Task item → With the pictures left out, repeat every entry that follows exactly.

(Saved entries)
++++++
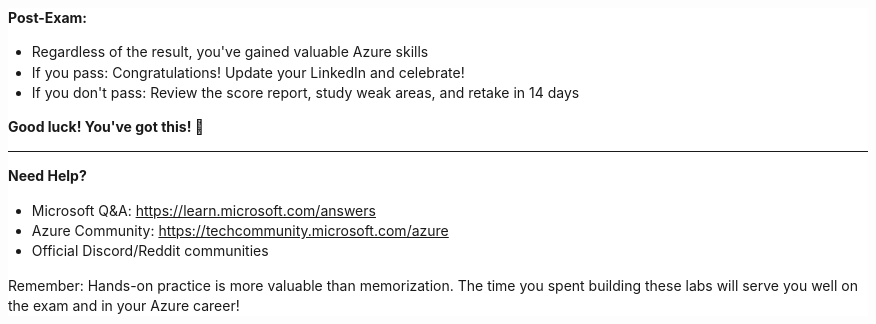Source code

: **Post-Exam:**
- Regardless of the result, you've gained valuable Azure skills
- If you pass: Congratulations! Update your LinkedIn and celebrate!
- If you don't pass: Review the score report, study weak areas, and retake in 14 days

**Good luck! You've got this! 🚀**

---

**Need Help?**
- Microsoft Q&A: https://learn.microsoft.com/answers
- Azure Community: https://techcommunity.microsoft.com/azure
- Official Discord/Reddit communities

Remember: Hands-on practice is more valuable than memorization. The time you spent building these labs will serve you well on the exam and in your Azure career!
++++++
Answer to this task →
Source code

: **Post-Exam:**
- Regardless of the result, you've gained valuable Azure skills
- If you pass: Congratulations! Update your LinkedIn and celebrate!
- If you don't pass: Review the score report, study weak areas, and retake in 14 days

**Good luck! You've got this! 🚀**

---

**Need Help?**
- Microsoft Q&A: https://learn.microsoft.com/answers
- Azure Community: https://techcommunity.microsoft.com/azure
- Official Discord/Reddit communities

Remember: Hands-on practice is more valuable than memorization. The time you spent building these labs will serve you well on the exam and in your Azure career!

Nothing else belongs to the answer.